__PROBLEM DETAILS__: Scan the records for "strut". Report each line that includes it.

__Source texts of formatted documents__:
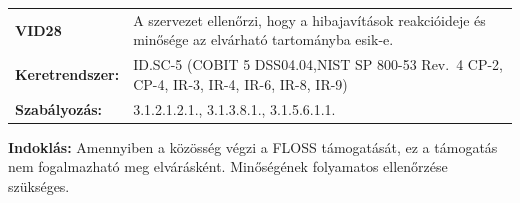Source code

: \documentclass[12pt,magyar,a4paper,oneside]{scrreprt}
\begin{document}
\begin{longtable}[]{@{}ll@{}}
\toprule
\endhead
\begin{minipage}[t]{0.16\columnwidth}\raggedright
\textbf{VID28}\strut
\end{minipage} & \begin{minipage}[t]{0.79\columnwidth}\raggedright
A szervezet ellenőrzi, hogy a hibajavítások reakcióideje és minősége az
elvárható tartományba esik-e.\strut
\end{minipage}\tabularnewline
\begin{minipage}[t]{0.16\columnwidth}\raggedright
\textbf{Keretrendszer:}\strut
\end{minipage} & \begin{minipage}[t]{0.79\columnwidth}\raggedright
ID.SC-5 (COBIT 5 DSS04.04,NIST SP 800-53 Rev.~4 CP-2, CP-4, IR-3, IR-4,
IR-6, IR-8, IR-9)\strut
\end{minipage}\tabularnewline
\begin{minipage}[t]{0.16\columnwidth}\raggedright
\textbf{Szabályozás:}\strut
\end{minipage} & \begin{minipage}[t]{0.79\columnwidth}\raggedright
3.1.2.1.2.1., 3.1.3.8.1., 3.1.5.6.1.1.\strut
\end{minipage}\tabularnewline
\bottomrule
\end{longtable}

\textbf{Indoklás: } Amennyiben a közösség végzi a FLOSS támogatását, ez
a támogatás nem fogalmazható meg elvárásként. Minőségének folyamatos
ellenőrzése szükséges.
\end{document}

__THE ANSWER__:
\textbf{VID28}\strut
elvárható tartományba esik-e.\strut
\textbf{Keretrendszer:}\strut
IR-6, IR-8, IR-9)\strut
\textbf{Szabályozás:}\strut
3.1.2.1.2.1., 3.1.3.8.1., 3.1.5.6.1.1.\strut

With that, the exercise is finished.